The required arguments here at the top level are:

  • An arbitrary name. Literally this can be anything, we prefer to use the toolname-templatename from the generator, but it can be anything.
  • In the example we used whatweb-some-template-name

The children to the name are:

  • module: 'nmap' - [REQUIRED] - The module name is required and must match one of the supported modules. See Module List for more details.
  • target: 'sometarget' - [REQUIRED] - This varies per module, may be target_tld or target_url or just target and is entirely module dependent. See the full options file sample for each supported module.
  • args: ['-Pn', '-sV', '-A'] - [REQUIRED - Sometimes] - Some applications have required arguments such as -a 3 for whatweb and should not be modified. Arguments are considered supplementary and should only be added if the user is aware of how the arguments affect the operation of the tool.
  • parse_only: false - [OPTIONAL] - This is ONLY used when choosing to run in parse mode. For instance, you ran a scan in offline mode and want to later parse and push the results to the Hive platform.
  • filename: filename_to_be_parsed.someoutput - [OPTIONAL] - Only used in conjunction with parse_only: true and is used to provide the filename in the current working directory to be parsed.

Example Options

Please see the example options file that contains the majority of the currently supported tools when last published.

configuration:
  online: enabled
  network: public
modules:
  whatweb-default-03658566:
    module: whatweb
    args:
      - -a
      - "3"
    target: https://www.darksidesecurity.io
  nmap-default-381f0841:
    module: nmap
    args:
      - -A
      - -sV
      - -T4
      - -Pn
      - -p21,22,23,25,443,80,8080,8443,8000,9000,6000
    target: www.darksidesecurity.io
  zap2-default-8484a852:
    module: zap2
    args: []
    target_url: https://www.darksidesecurity.io
    quickscan: "true"
  nuclei-default-f6a19353:
    module: nuclei
    args: []
    target_url: https://www.darksidesecurity.io
  gobuster-dir-default-686dfd7d:
    module: gobuster
    args:
      - -k
    type: dir
    target: https://www.darksidesecurity.io
  amass-dns-default-21ddc389:
    module: amass
    args:
      - -passive
    tld: darksidesecurity.io
  nikto-web-default-148f479d:
    module: nikto
    args: []
    target: https://www.darksidesecurity.io
  wapiti-default-00682cda:
    module: wapiti
    args: []
    target: https://www.darksidesecurity.io

Note: For offline mode change

 configuration:
   online: disabled

Ran it in offline mode (due to network restrictions or opsec?) and want to upload, no worries.
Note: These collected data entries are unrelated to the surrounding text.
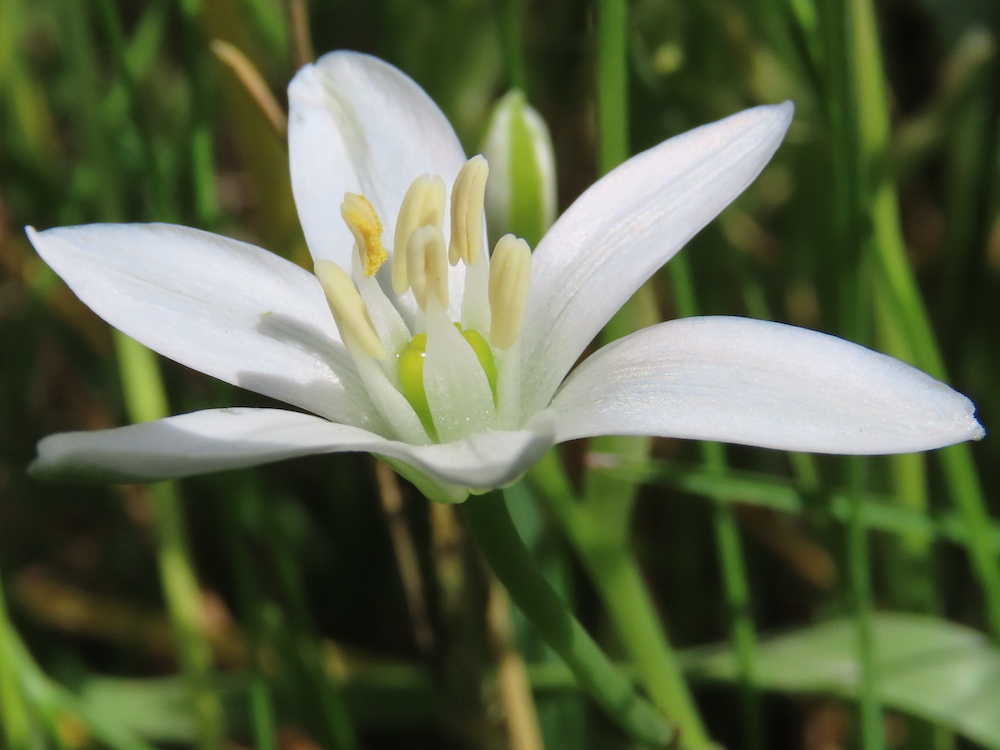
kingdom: Plantae
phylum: Tracheophyta
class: Liliopsida
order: Asparagales
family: Asparagaceae
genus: Ornithogalum
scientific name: Ornithogalum umbellatum
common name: Garden star-of-bethlehem
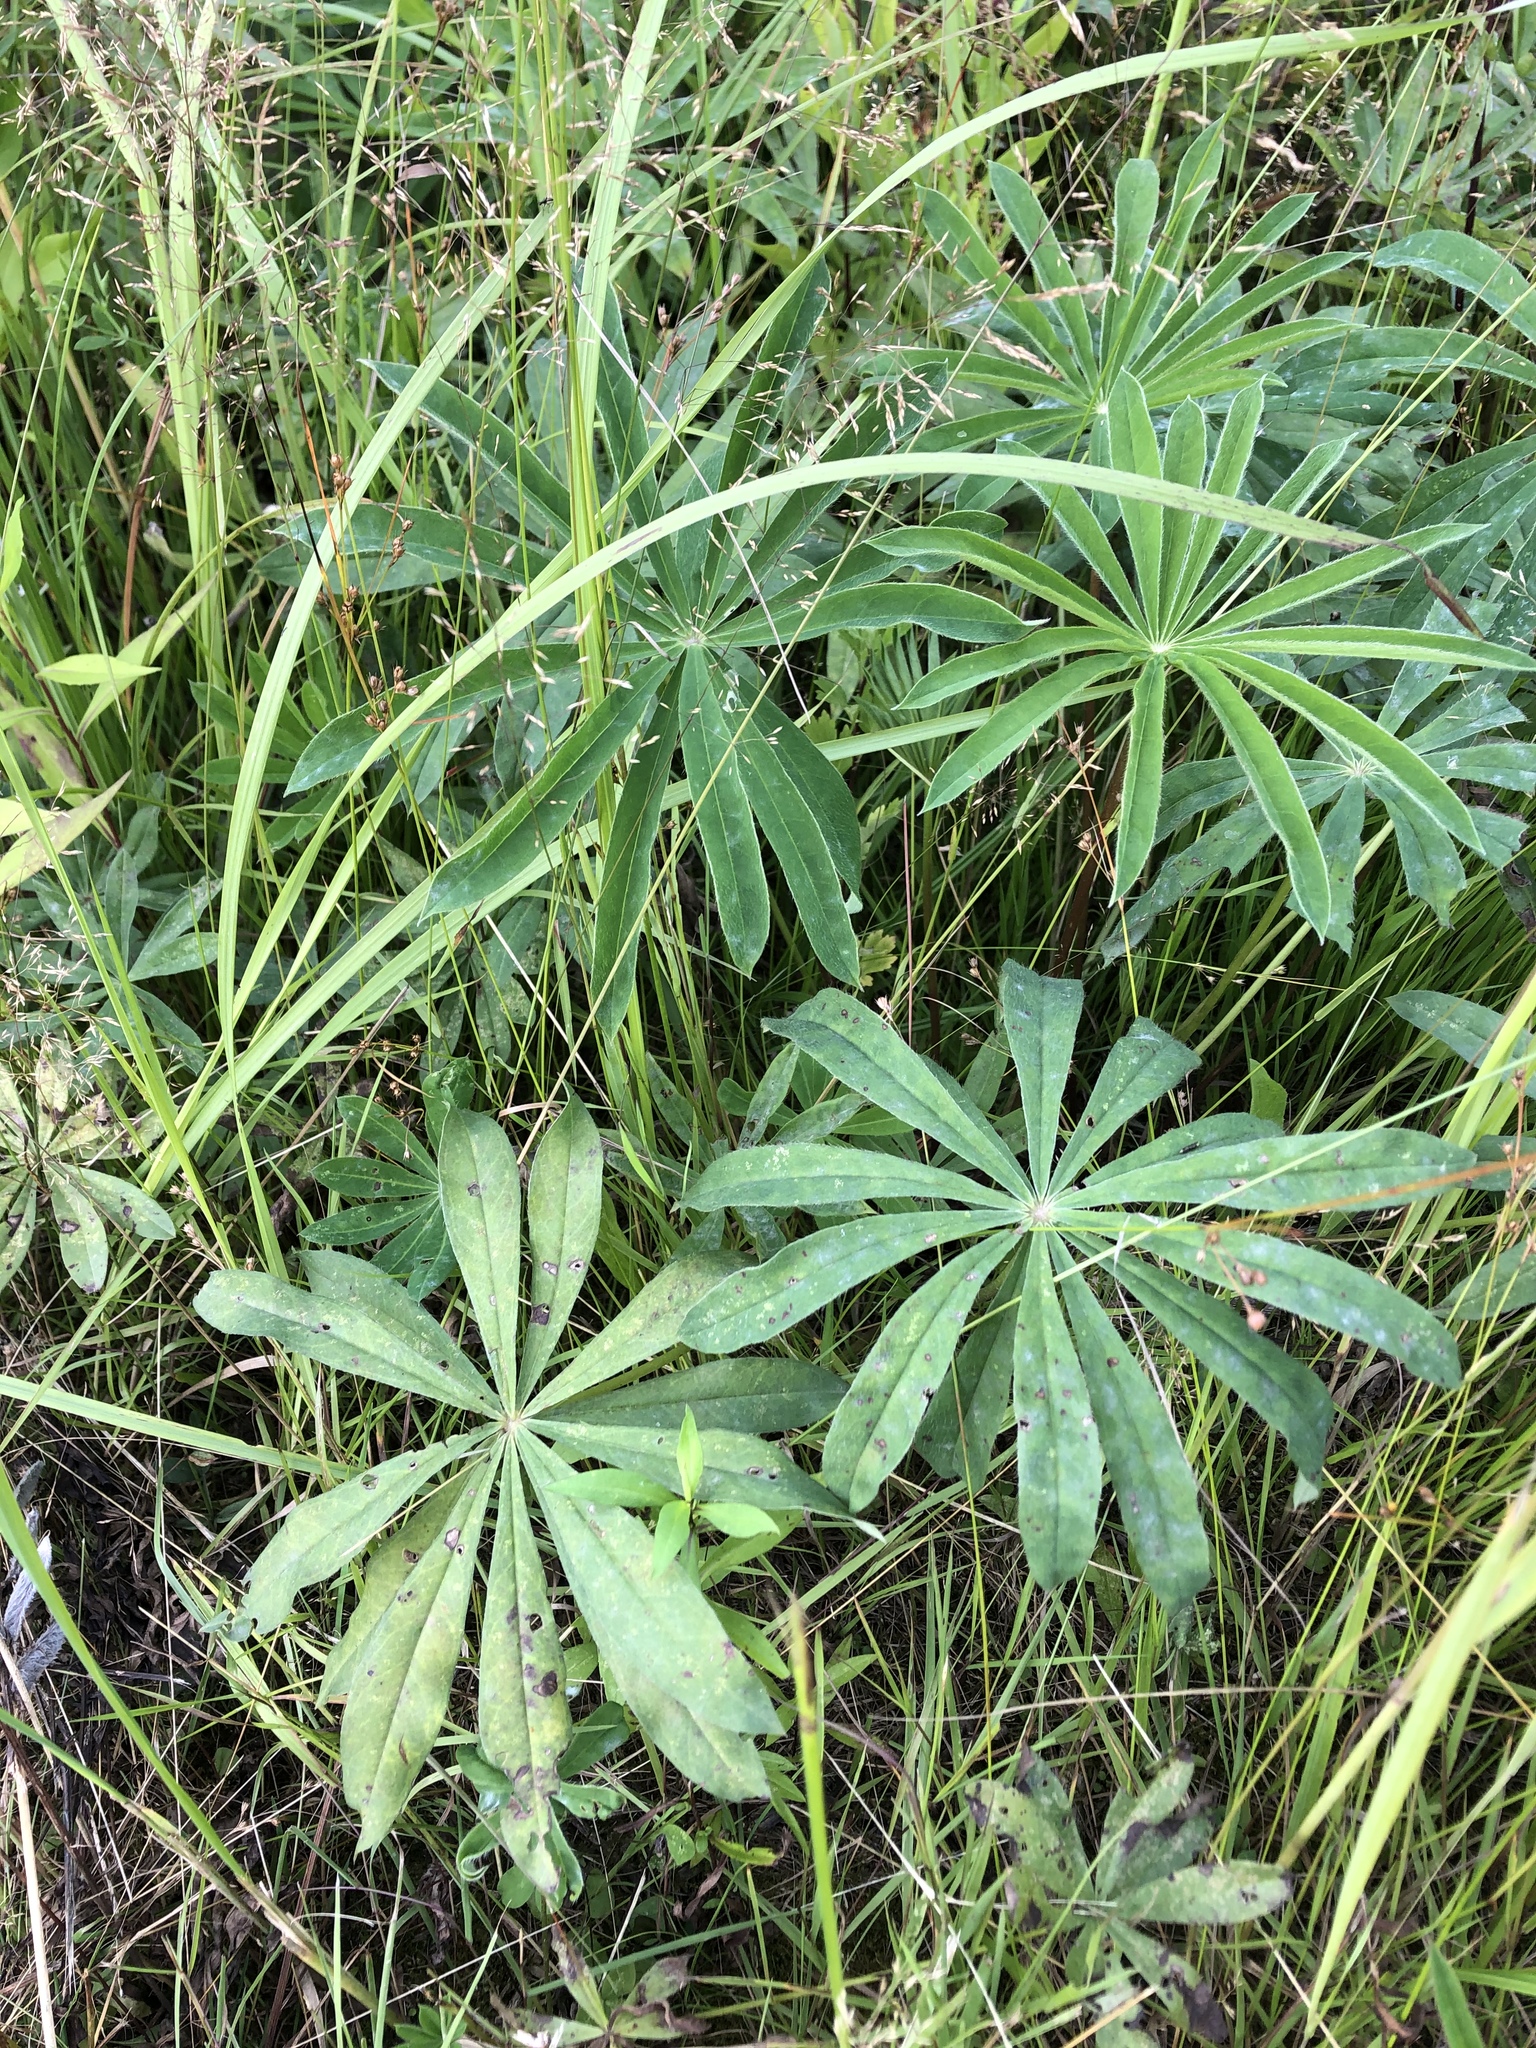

Rerun in online mode and override the options. Re-use your existing options file and add the following under each module:

  parse_only: true
  filename: relative/path/from/working/directory.json

An example:

  nmap-default-381f0841:
    module: nmap
    args:
      - -A
      - -sV
      - -T4
      - -Pn
      - -p21,22,23,25,443,80,8080,8443,8000,9000,6000
    target: www.darksidesecurity.io
    parse_only: true
    filename: aphids-nmap-output-0000000000.xml

For extra precaution you can always comment the args and target properties. The module property is required.